I fratelli D.W. Johnson e R.T. Johnson scrivevano che “costruirsi scuola, comunità educante, significa vivere un’autentica interdipendenza positiva e quindi mettere in gioco una responsabilità personale condivisa”. Per i due studiosi dell’approccio cooperativo del Learning together, “questi elementi diventano essenziali per una dimensione partecipativa che all’interno della scuola dovrebbe coinvolgere ogni sfera, da quella organizzativa a quella educativa, a quella didattica”.
In questo percorso così importante per costruire una società che non sia narcisista, diventa cruciale il concetto di metacognizione. Attraverso di essa si stimolano i ragazzi a controllare come lavora la mente, si spingono gli studenti a riflettere su quello che stanno facendo, a porsi domande. Ma ancora di più, si rendono i ragazzi consapevoli delle persone che gli stanno attorno, di quali possono essere i bisogni degli altri, dell’importanza fondamentale che riveste la capacità di ascoltare e di provare, appunto, empatia.
E’ questo il salto in avanti chiesto oggi al mondo dell’istruzione perché sia in grado di evitare che nei ragazzi si sviluppino deficit a livello affettivo e sociale, una ridotta comprensione dell’altro o l’incapacità di contestualizzare quello che accade nella vita di tutti i giorni.
Mi piace ricordare, in questo contesto, le parole del pedagogista Alain Goussot che spiegava come la scuola sia “un luogo vitale per misurare la capacità di una comunità di creare l’accoglienza delle differenze in una prospettiva dialogante e inclusiva… L’inclusione è incontro con l’altro, produttore di conoscenze e saperi, momento di crescita individuale e collettiva”.
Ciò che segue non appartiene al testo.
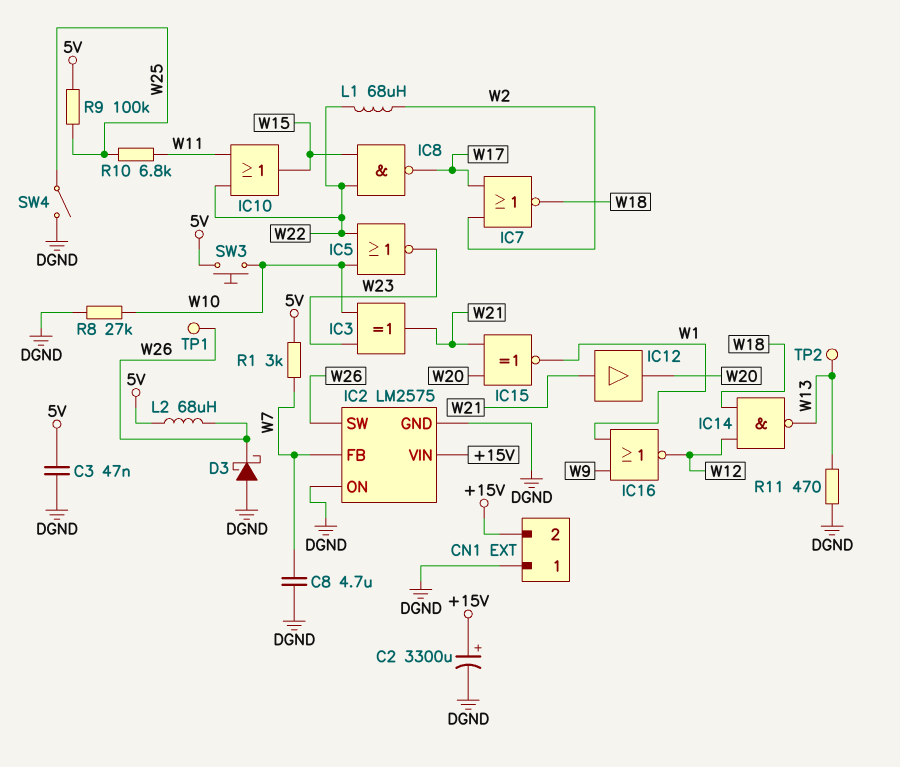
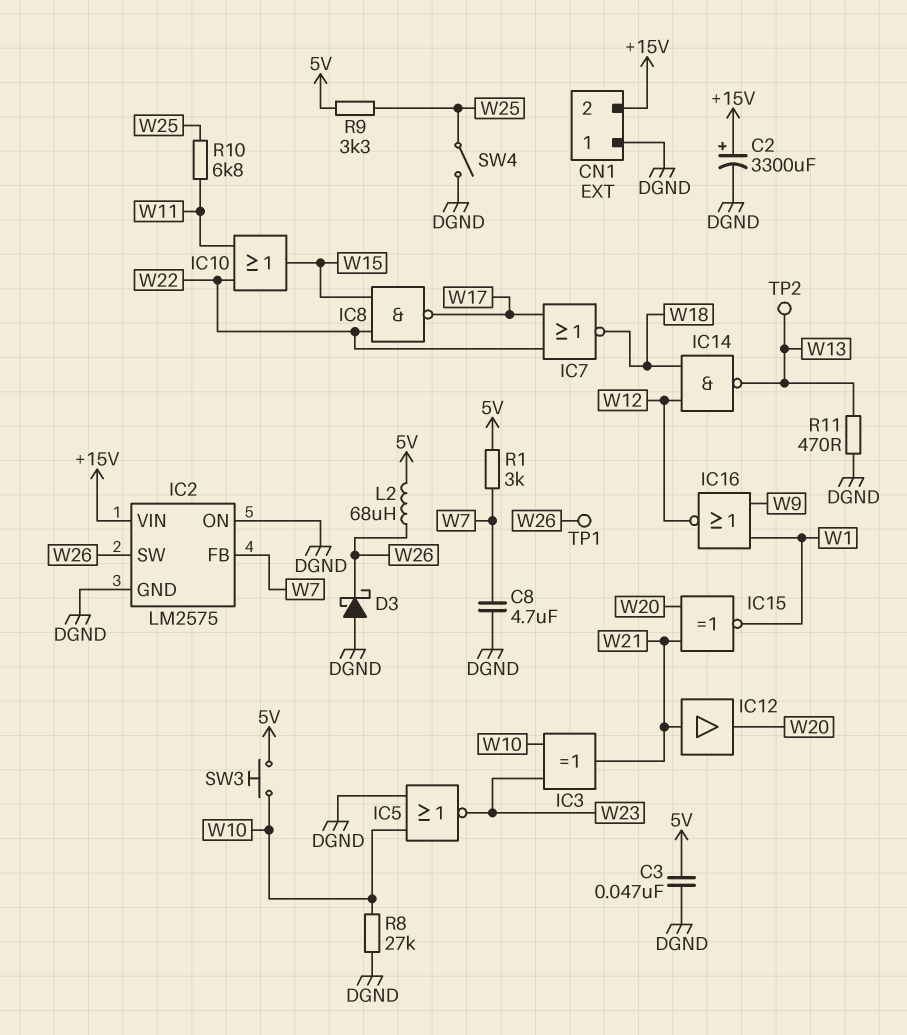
IC5: NOR (in W10, in W22, out W23) -> NOR (in DGND, in W10, out W23)
IC7: NOR (in W2, in W17, out W18) -> NOR (in W17, in W22, out W18)
L1: 68uH (W2, W22) -> none
R9: 100k (5V, W25) -> 3.3k (5V, W25)

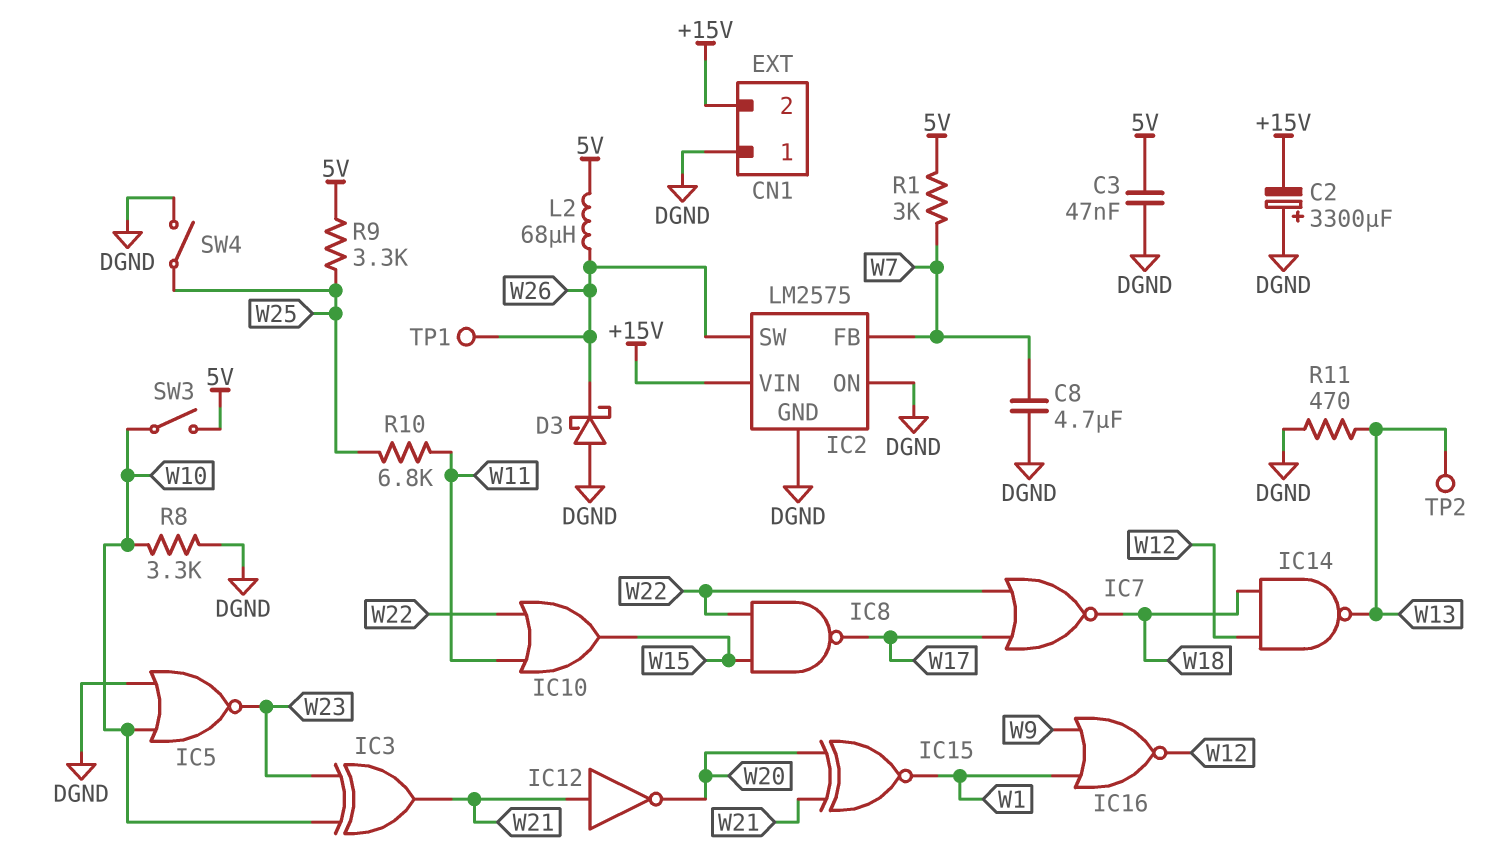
C2: 3300uF (plus +15V, minus DGND) -> 3300uF (plus DGND, minus +15V)
IC12: buffer (in W21, out W20) -> NOT (in W21, out W20)
R8: 27k (DGND, W10) -> 3.3k (DGND, W10)
SW3: button (5V, W10) -> switch (5V, W10)

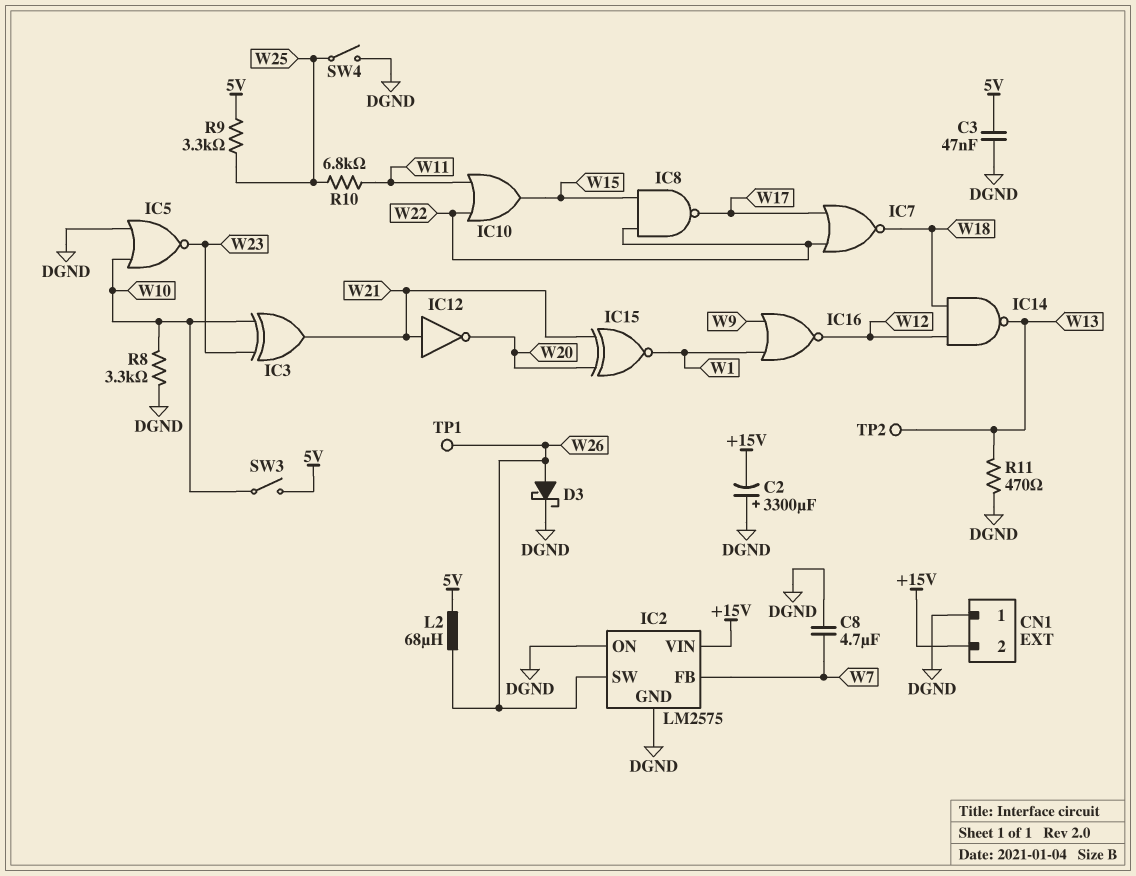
D3: schottky (A DGND, K W26) -> schottky (A W26, K DGND)
R1: 3k (5V, W7) -> none

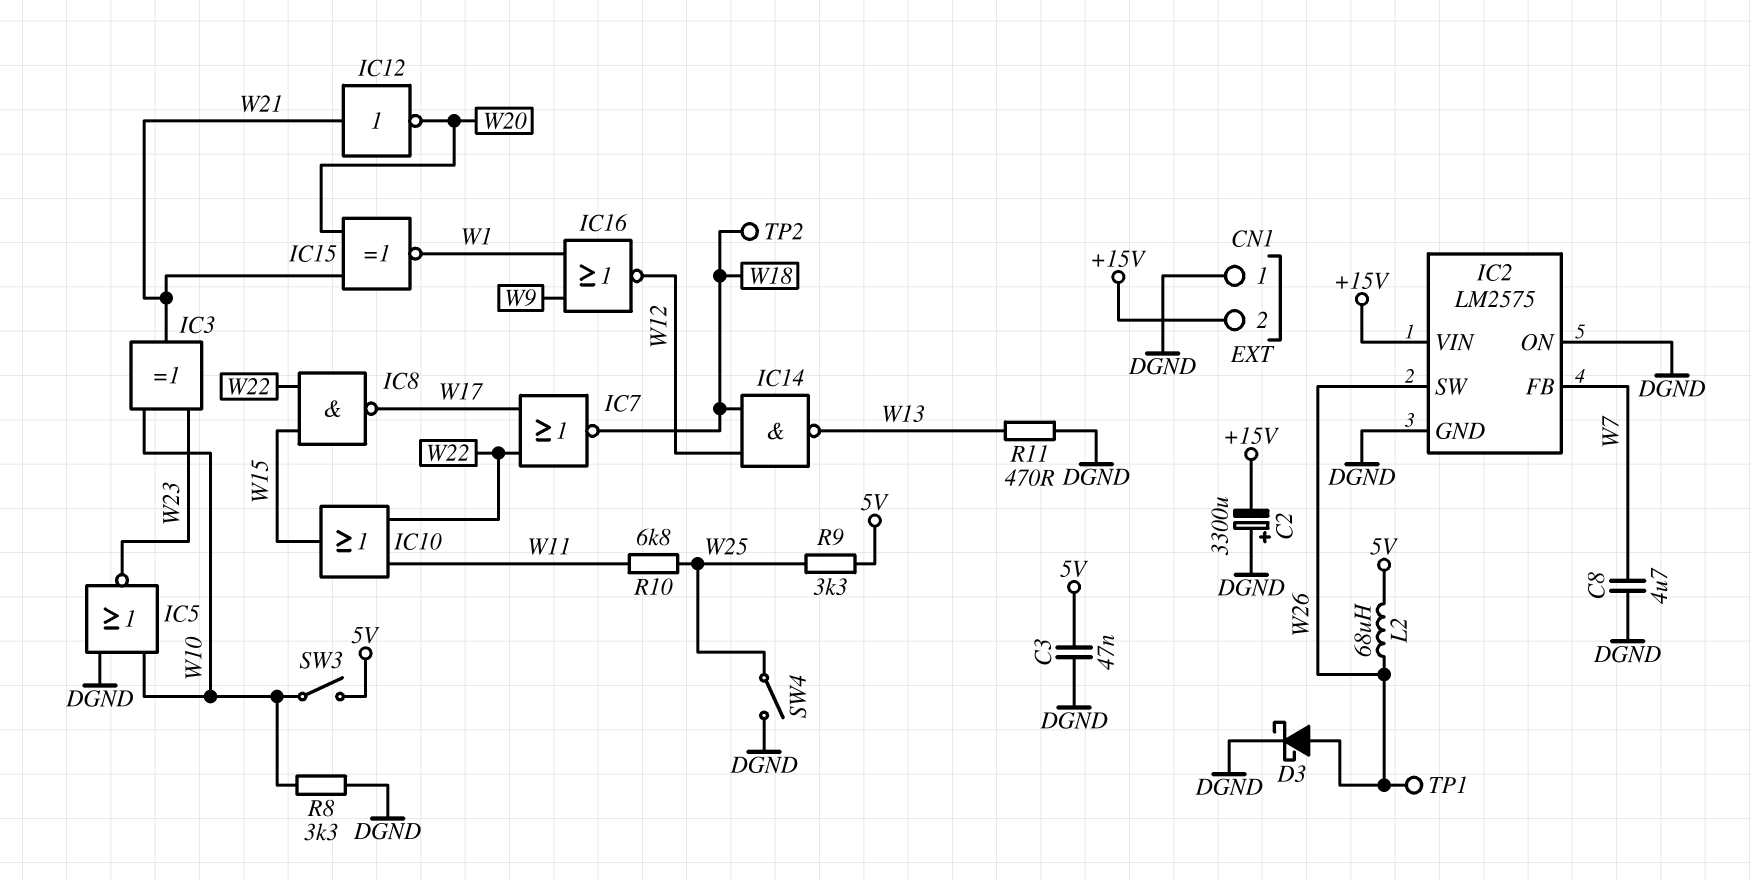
TP2: test point (W13) -> test point (W18)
In questo contesto, è chiaro che anche gli insegnanti rivestano un ruolo imprescindibile per crescere giovani equilibrati ed empatici. La formazione dei docenti diventa pertanto un punto nodale perché è indispensabile che l’apprendimento di bambini e ragazzi non sia slegato totalmente dalla realtà ma includa, invece, le emozioni positive come quelle negative. Un apprendimento, insomma, fortemente ancorato alla realtà.

La crescita emotiva per imparare l’empatia  

E’ un percorso senza dubbio lungo ma c’è un aspetto che ci viene in soccorso: le emozioni.
La crescita empatica dei nostri ragazzi ha il suo punto di partenza nella crescita emotiva per questo il primo passo da compiere è parlare loro delle emozioni. Insegnargli a riconoscerle, a dar loro un nome, perché no anche un volto. A dialogare con esse. Una società capace di parlare di emozioni ai bambini e ai ragazzi è una società che sta costruendo nuove generazioni in grado di essere persona in mezzo agli altri.
Parlare di emozioni, per insegnare a costruire legami, a tendere una mano, a porsi in ascolto.